Sonra Miro’ya adanmış koskoca bir koridora geçtim. Ünlü İspanyol sürrealistin pek de bilinmeyen grafik çalışmalarını görme şansım oldu. Devamında ise André Breton ve René Magritte eserlerini görüp, onları inceledim.
Şimdi bu isimleri arka arkaya yazınca bile rüya gibi geliyor ama değil! Ayrıca bitti mi? Bitmedi!
Devamında sanatçının yollarının kesiştiği Marc Chagall, Georges Braque ve Henri Matisse’in orjinal eserleri vardı. Serginin bu bölümünde 1949’da Belçikalı film yapımcısı Paul Haesaerts’in sanatçıyı Vallauris’teki atölyesinde ziyaret edip çektiği, Picasso’yu ve eserlerini anlattığı belgesel vardı. Büyük bir ilgiyle izledim. Belgeselin bir bölümünde Picasso, kamera ve kendisinin arasına konan bir cama çizimler yaptı. Picasso’nun o deli halleri ve tek fırça darbesiyle yaptığı o çizimleri içeren sahneler mükemmeldi. (Belgeselin bir bölümünü buldum, aşağıda izleyebilirsiniz.)
Sergi Picasso’nun 100’den fazla eseriyle sonlandı. Bunlar arasında gravürler, taş baskılar, çizimler, seramikler vardı. Sanatçının ilk dönem eserleri olan bu farklı teknik çalışmalarda İspanyol geleneklerini, Afrika etkisini, portre çalışmalarını, yalın çizgilerini, barış isteğini ve tabi ki kübizm ve sürrealizm etkilerini görmek mümkündü.
Ağzım kulaklarımda kiliseden çıktım. Brugge’u da biraz gezmiş olayım diye yolu birazcık uzatarak Dali sergisinin olduğu Markt Meydanı(3)’na gittim. Kalıcı olan bu sergide Dali’nin suluboya çalışmaları, bir çok farklı teknik uyguladığı grafik çalışmaları ve bazı heykeller vardı. Ressamın en ünlü tabloları için yaptığı eskizleri görünce, hiç bir eser emeksiz ortaya çıkmıyor diye düşündüm.

Sağlanan materyal –
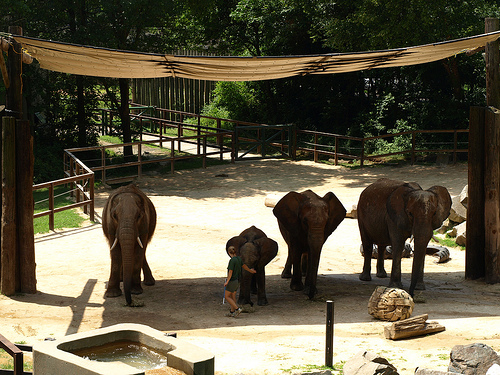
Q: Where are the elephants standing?
A: In the shade.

Alıştırma tanımı –
Brugge sergi gezisi metninin devamını, son cümleden sonra başlayarak yazın. Materyal, Brugge sergi gezisi metninden bağımsız ayrı bir kaynaktır.

Üretilen çıktı –
Herhalde hayatımda görüp görebileceğim en renkli ve ışıklı bu sergi mekanının bir de shop kısmı vardı. Buradakinin yarı fiyatına kocaman bir sürrealizm kitabı aldım ve dışarı çıktığımda hava kararmaya başlamıştı.
Arkadaşlarımla buluşup biraz meydanda oturduk. Yaklaşık 1 hektar büyüklüğündeki bu alan şehrin kalbi olarak biliniyor. 1995 yılında bütünü yenilenen bu meydana bakan binalardan biri, giriş katında Dali sergisini barındıran Belfort Saat Kulesi idi. Şehrin sembollerinden olan 83 metre yüksekliğindeki bu bina 1240 yılı civarında yapılmış.
Kulenin solunda ise yine 12.yy da yapılmış olan Mahkeme Binası (The Provincial Court Building) vardı. Orjinali klasik tarzda olan bu bina 1878’de geçirdiği bir yangın sonrası neo-gotik tarzda yenilenmiş.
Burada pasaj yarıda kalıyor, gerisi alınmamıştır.